Hmm. Can you reproduce this with a fresh project?

It's happening to me as well. I have the default "main" crate which builds the binary (root folder with cargo.toml and src folder).

I have two subcrates from the main folder. One of the subcrates is a mainlib, where the main crate depends on. The other is a library crate which will be built to a shared lib for android, which the main crate doesn't need (main crate is Windows executable, library crate is android ndk library; both depend on mainlib for functions)

The library subcrate is showing this "unlinked" error, along with "!!MISSING: Command!!". All intellisense is gone and pretty much put me at a standstill since I relied on those and error highlighting.

This same basic structure I have defined above can be reproduced with a new project.

Yes, this describes my experience too. I have had to disable rust-analyzer, which is a real shame because there is so much lost in doing so. I hope it gets resolved soon. Do you also get the incredibly faint text?

Yes, the whole file is faint, says "!!MISSING: command!!", and intellisense is gone on all files, including build.rs

From my own testing, I think that re-organizing the project into a workspace mode fixes it. But you have to include all modules as members, otherwise that one will show up as "unlinked" again. This feature feels kind of unintuitive since it seems to disable the ability to even develop.

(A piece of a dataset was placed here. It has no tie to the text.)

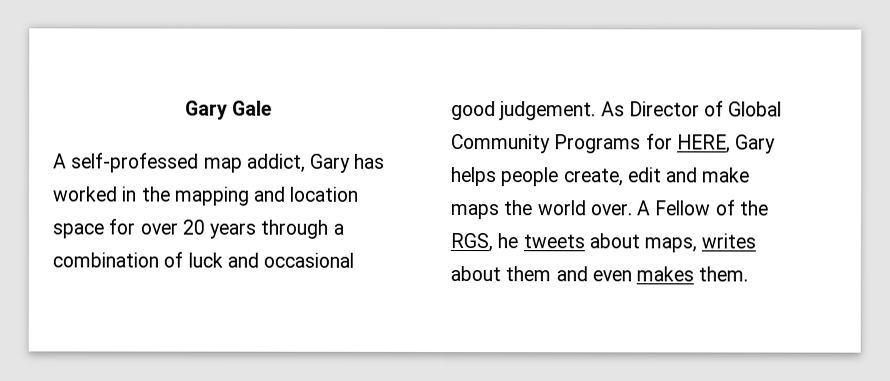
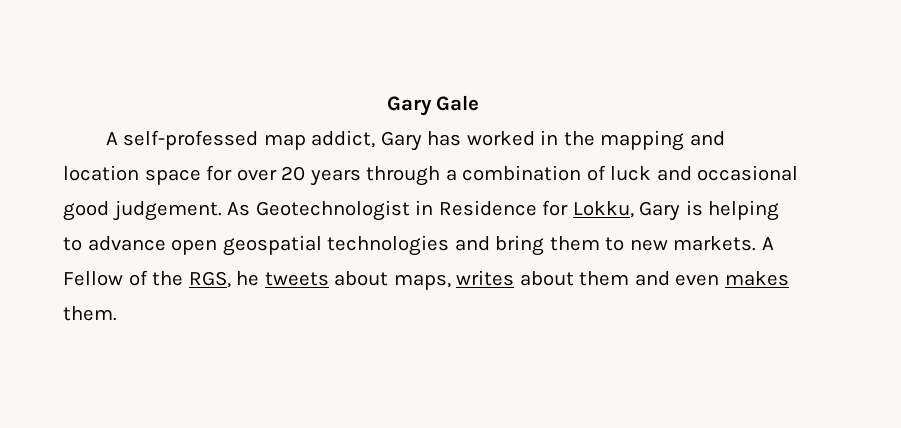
[628,100,783,117] [451,133,777,154] [451,167,751,187] [450,200,632,220] Director of Global Community Programs for HERE, Gary helps people create, edit and make maps the world over. -> [255,200,780,221] [63,235,757,256] Geotechnologist in Residence for Lokku, Gary is helping to advance open geospatial technologies and bring them to new markets.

And what's worse is that even going to the fallback of the official Rust extension isn't a solution since intellisense won't work on that one either.

I'm unsure as of this moment whether this module organization can still achieve separate what's needed, but it probably can. Since I have different build targets, there's no other way to do this except invoke cargo build twice anyways.

This is already fixed, we now only emit a hint-level diagnostic without the "unused" tag. You might need to wait for the next release.

Note that the unlinked-file diagnostic does not impact rust-analyzer functionality, it already wasn't working properly before, just without the diagnostic.

3 Likes

That's great to hear!

I discovered why intellisense is not working. It's not an error in my file. When I remove this line #![cfg(target_os="android")] it works. Must be related somehow to what was said above, but since this isn't a feature, not sure how to "enable" it so intellisense works

I have this issue too, on both my notebook and PC, both with fresh setups (just got started learning Rust). The code faints both with light and dark themes, I tried OneDark Pro, Light+ and Dark+. The code doesn't faint out at first, only does so when rust-analyzer finishes indexing the project.

edit 1: For me the bug occurs in the two newest versions, 0.2.538 and 0.2.529.
edit 2: Seems to be fixed in git, we'll just have to wait for the next release.

I think in my case the unlinked-file diagnostic might just be uncovering an existing issue with rust-analyzer's module hierarchy system? Is it possible that RA's internal API is interfering here?

I have a project with a module parsemath and within it, a few additional modules including one named tokenizer.rs. I have a 'pub mod tokenizer;' in the mod.rs file, but rust-analyzer thinks it's not in the module tree.

If I rename the file to anything else (and refactor) RA is then able to parse it. When I rename it back to tokenizer.rs (and refactor) RA again stops thinking it's part of the module tree.

I am also very new to rust, but this code does build. Here is the repo:

BeldrothTheGold/rust_mathparser: Example program from chapter two of Practical System Programming for Rust Developers (github.com)

Hmm @BeldrothTheGold, I'm not able to reproduce this with your test project. Does this persist even if you restart VSCode? It's a bit suspicious that it's suggesting to insert mod Tokenizer with capital T. Are you using Windows? Maybe it's related to file name case insensitivity...

Hey @fdiebold, that's interesting. I am using MacOS Catalina. Yes, it is reproducible between restarts of VSCode.

@fdiebold sorry, you know what, no it is not persisting between applications restarts. I am also newish to Mac and sometimes forget that closing the window does not quit the application.

I apologize. It must have been some strange state the tool got in after upgrading.